Şimdi hiçten eve gelmeyecekti yani, Esma benimle kalacağına göre... Yüzük! Onu neden geri vermemişti de cebine atıp gitmişti? Onun bu hallerinin sebebini öğrenmeliydim. Belliydi işte, bilmediğim bir şeyler vardı. Önemli ve ciddi şeyler. Ama artık Emir Serkan'a bir şey soramazdım. Kendince fazla sabretmişti benim sorularıma. Daha fazla zorlamayacaktım onu. Sonu her seferinde kötü bitiyordu. İkimiz de yıkılıyorduk. Ensar'a soracaktım.
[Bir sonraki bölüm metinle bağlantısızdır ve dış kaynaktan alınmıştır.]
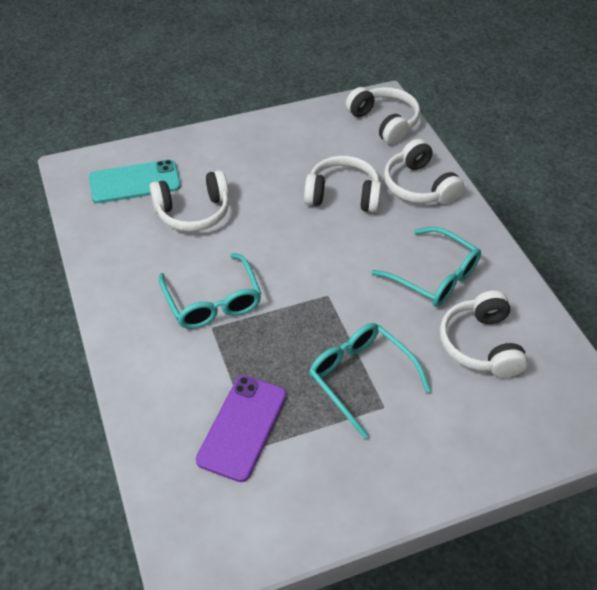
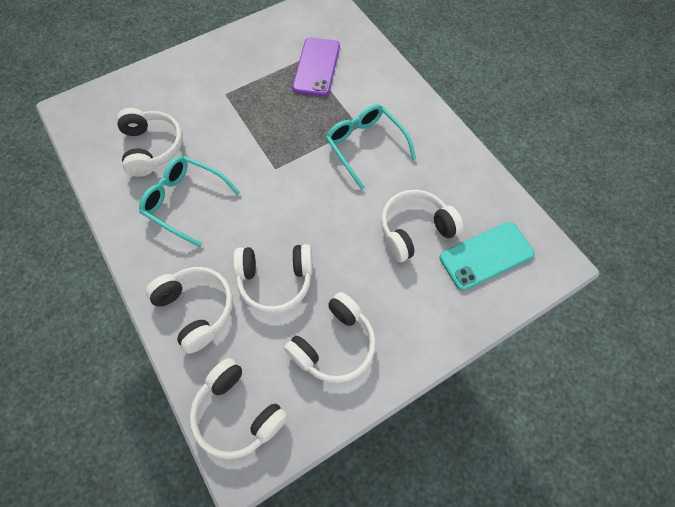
camera: 170 degrees right, 15 degrees up
(299, 147) = (334, 344): none -> white headphones
(360, 377) = (243, 109): turquoise glasses -> none

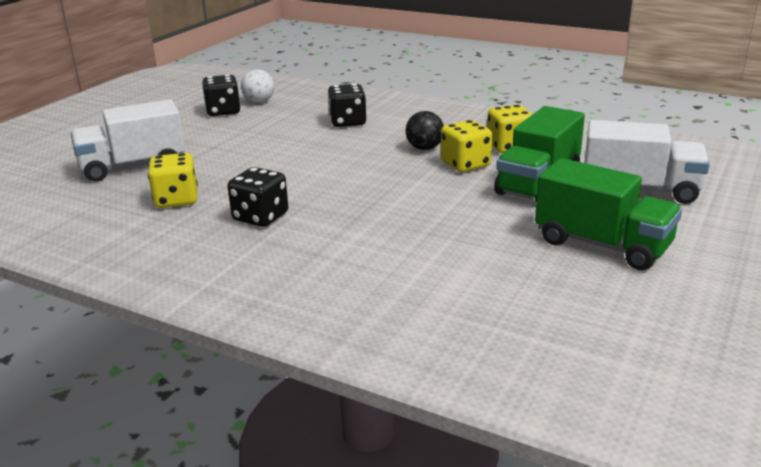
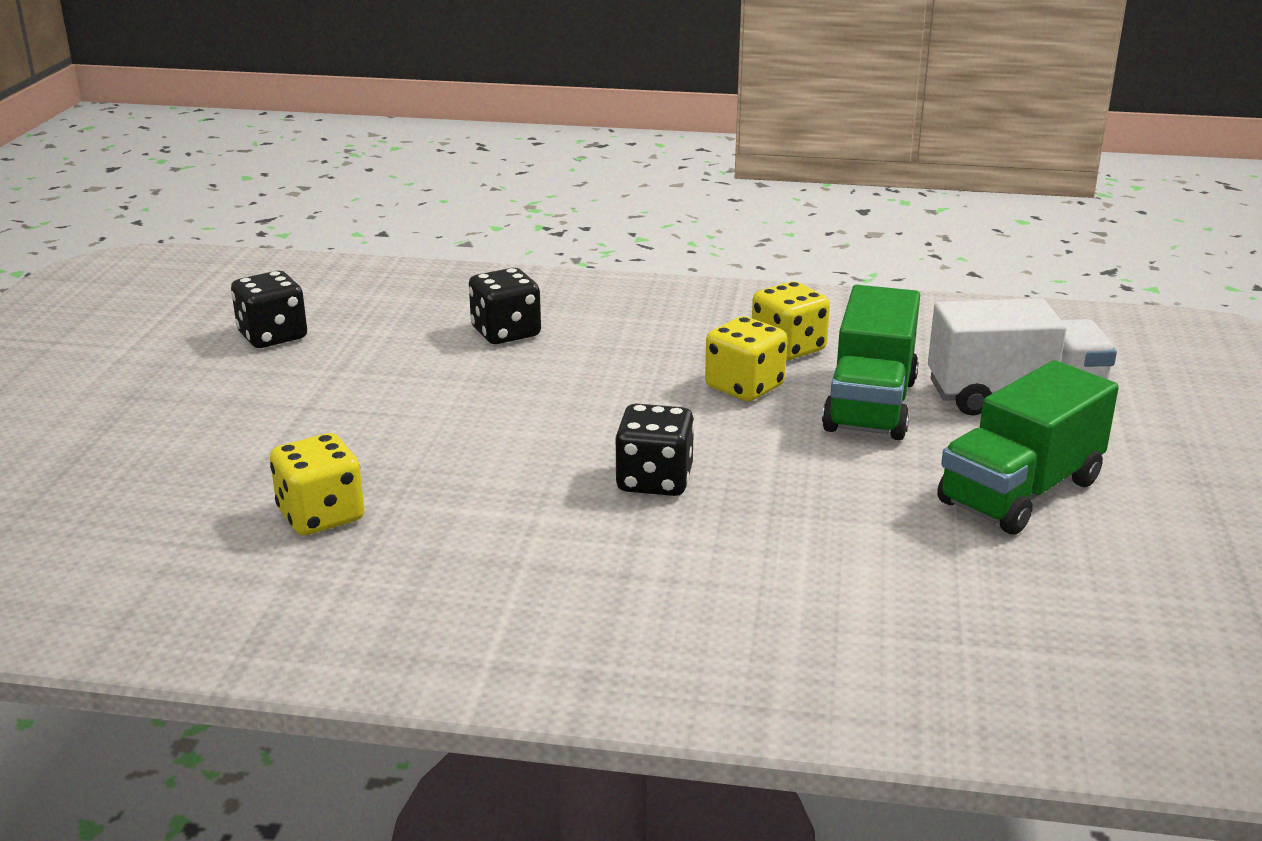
camera: 20 degrees left, 0 degrees up
(133, 166) = (190, 464): white truck -> none
(259, 102) = (323, 310): white ball -> none
(260, 217) = (490, 525): black dice -> black dice (654, 480)
(424, 148) = (663, 366): black ball -> none
(602, 245) = (1020, 492): green truck -> green truck turned 120 degrees clockwise

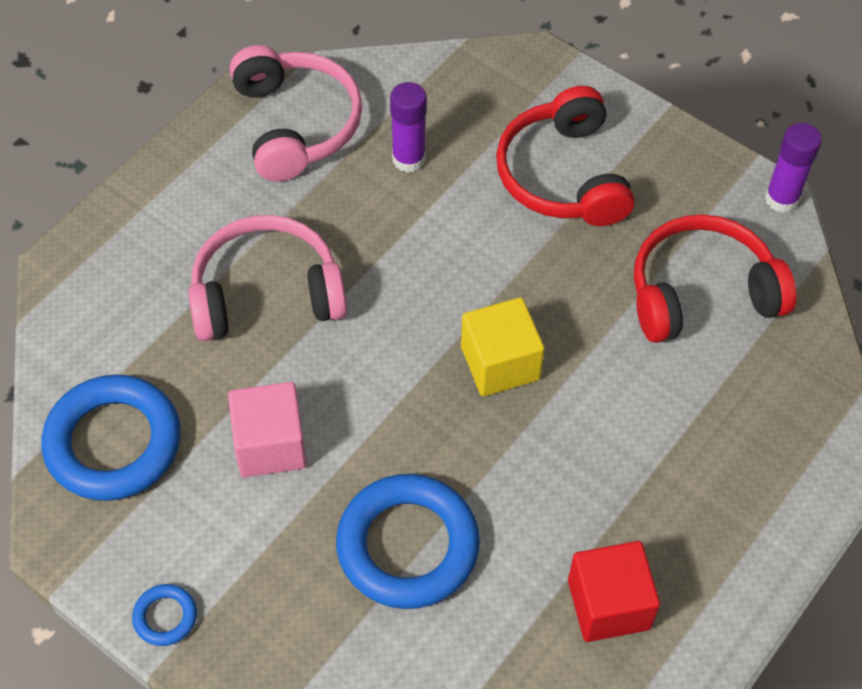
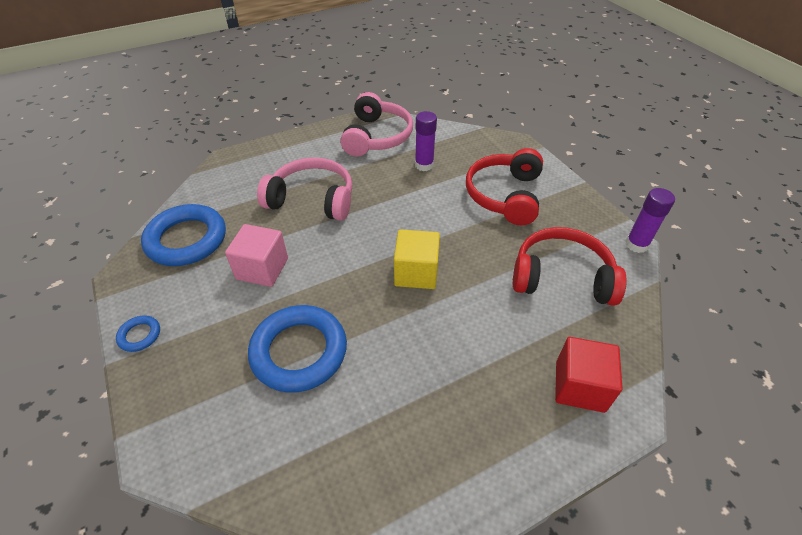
camera: 25 degrees right, 10 degrees down
(608, 604) = (404, 443): red cube -> red cube (580, 386)

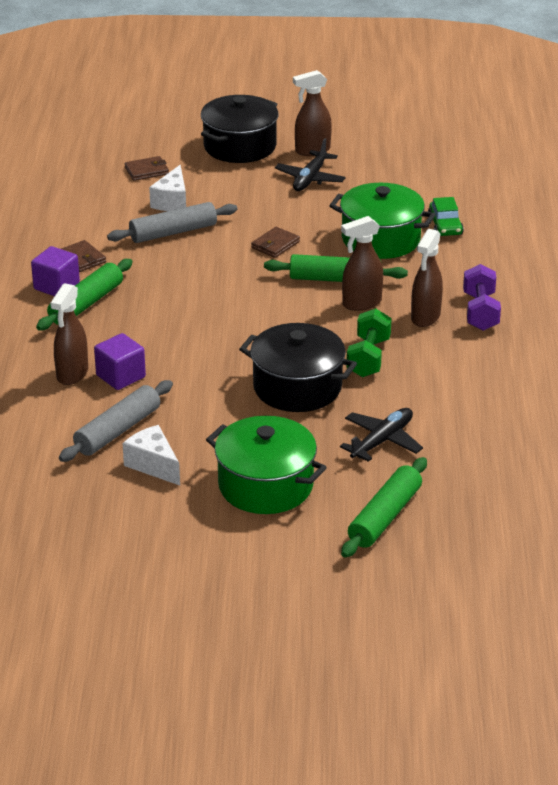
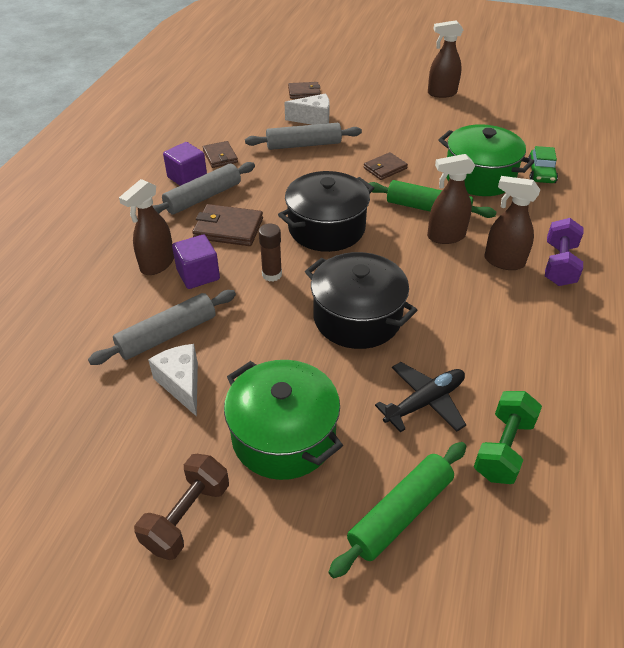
camera: 15 degrees right, 10 degrees up
(86, 304) = (203, 197): green rolling pin -> grey rolling pin
(130, 330) = (228, 228): none -> brown wallet
(172, 201) = (313, 119): white cheese -> white cheese turned 120 degrees counterclockwise
(197, 364) = (272, 274): none -> brown glue stick
(207, 550) = (187, 516): none -> brown dumbbell
(240, 146) = (384, 83): black pot -> black pot (326, 228)
(310, 179) = (433, 115): black plane -> none
(368, 358) = (437, 296): green dumbbell -> green dumbbell (503, 448)
(425, 317) = (503, 261): brown spray bottle -> brown spray bottle turned 75 degrees clockwise

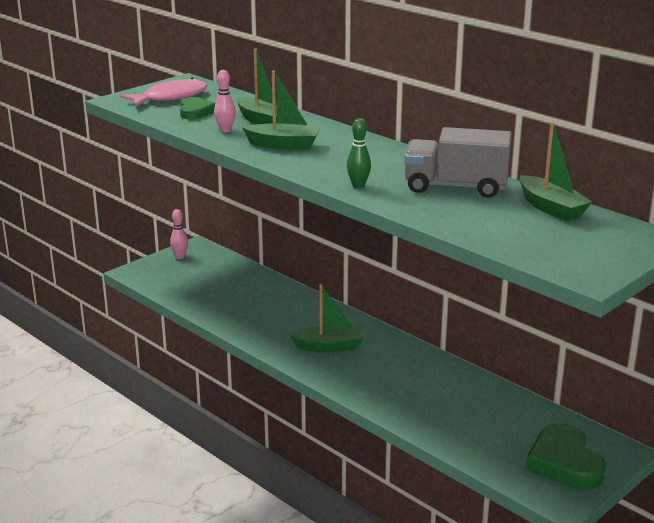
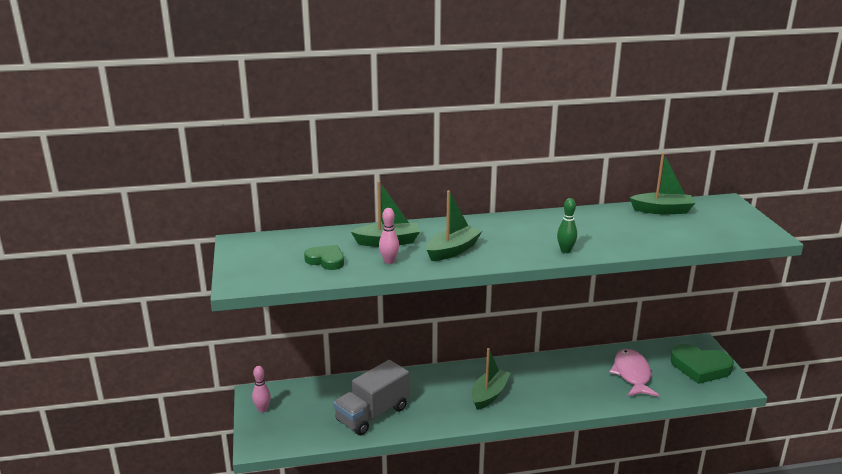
camera: 55 degrees left, 0 degrees up
(170, 98) = (272, 260): pink fish -> pink fish (632, 374)
(455, 187) = (601, 223): grey truck -> grey truck (372, 414)

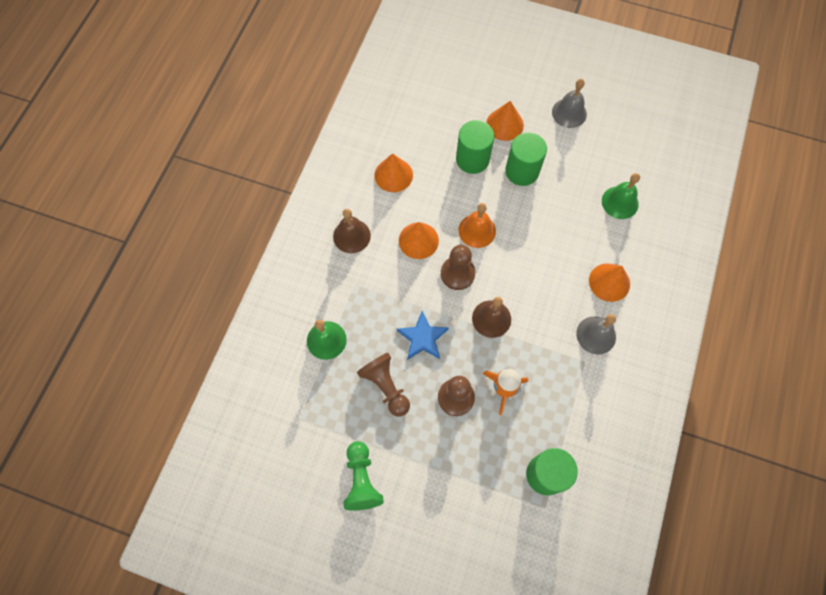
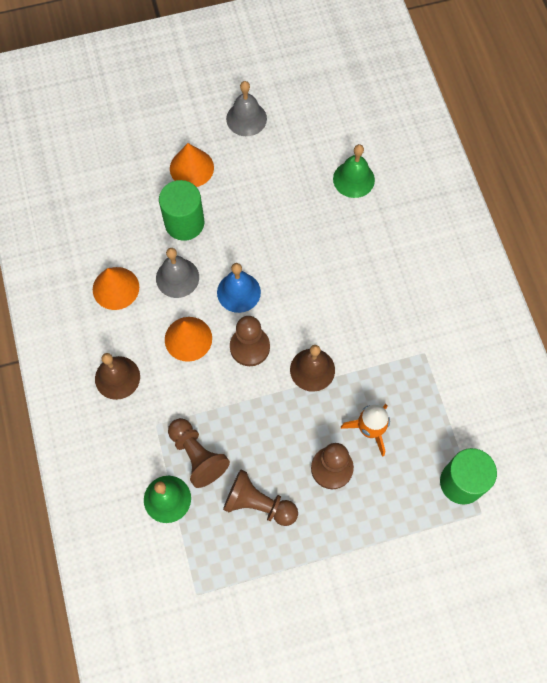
camera: 35 degrees left, 0 degrees up
(362, 480) = (299, 609): green pawn -> none
(367, 324) = (197, 455): none -> brown pawn
(422, 338) = (260, 432): blue star -> none
(477, 230) = (238, 292): orange bell -> blue bell
(522, 171) = (241, 205): green cylinder -> none
(596, 335) = (417, 321): grey bell -> grey bell (177, 277)
(609, 282) = (396, 263): orange cone -> none

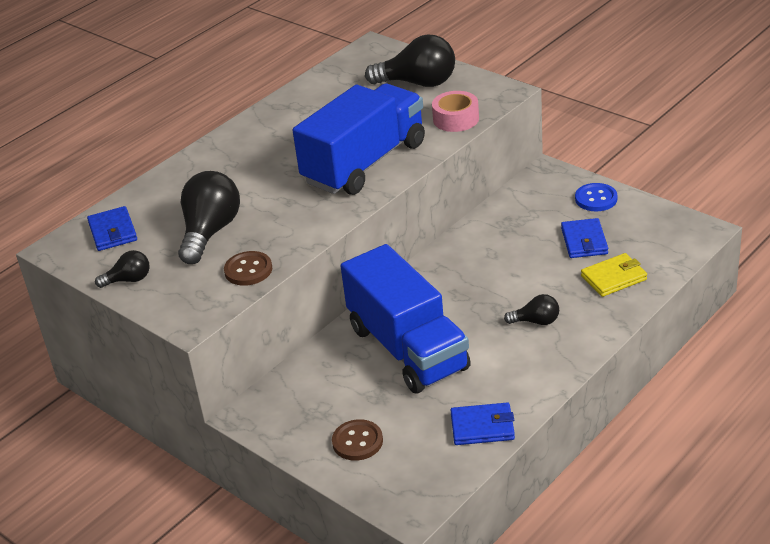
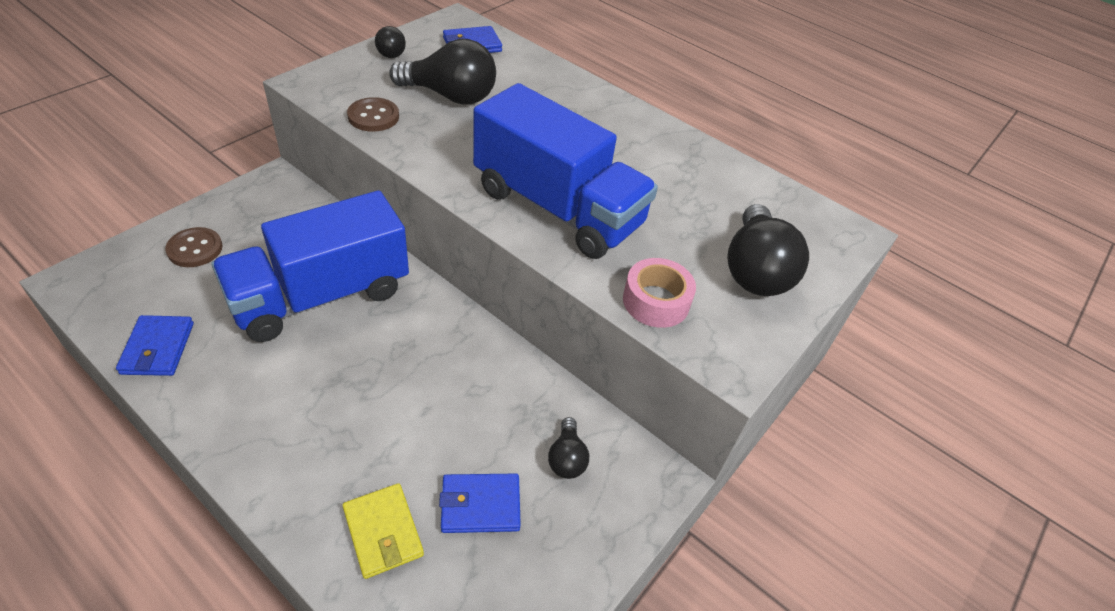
camera: 80 degrees right, 10 degrees up
(536, 321) = (321, 422): black light bulb -> black light bulb (567, 458)
(596, 199) = (586, 538): blue button -> none

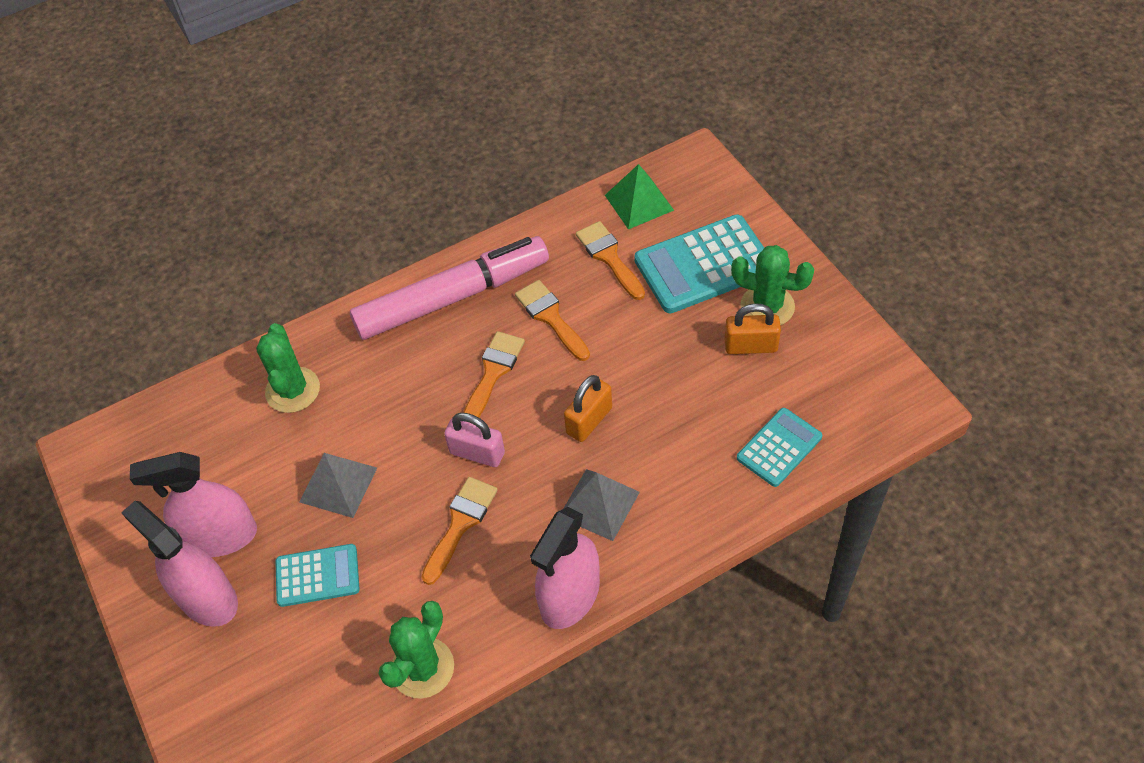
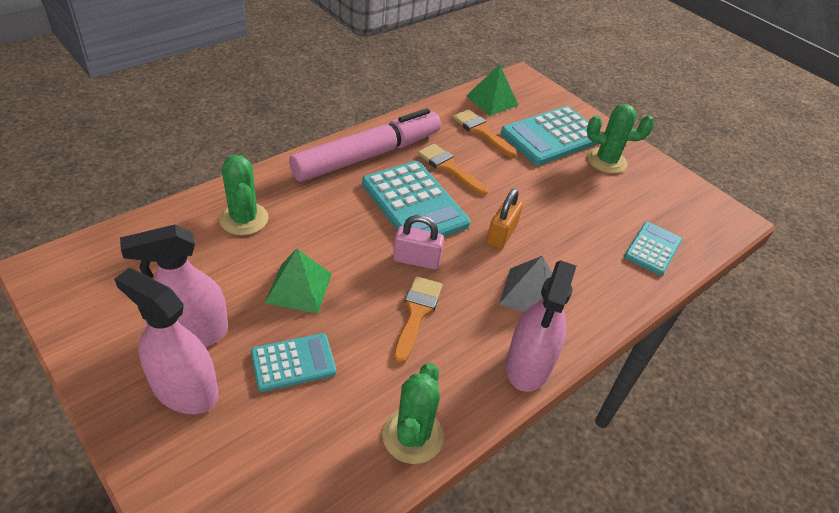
camera: 20 degrees left, 10 degrees down
(338, 484) = (298, 288): grey pyramid -> green pyramid
(493, 372) = (414, 204): orange brush -> turquoise calculator
(751, 346) = (605, 185): orange padlock -> none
Onlar kardeş sayılırdı, Emir Serkan'ın derdini Ensar mutlaka bilirdi.


Emir Serkan...Hem bunca kırılıyor ve kızıyorum sana hem dayanamıyorum kırgın bakışlarına. Çözemiyorum, bendeki seni.


Çoktan yaşarmış gözlerim görevini yapıyordu. Gökyüzü olup, içinde bulut barındırıp yağmur yağdırıyordu.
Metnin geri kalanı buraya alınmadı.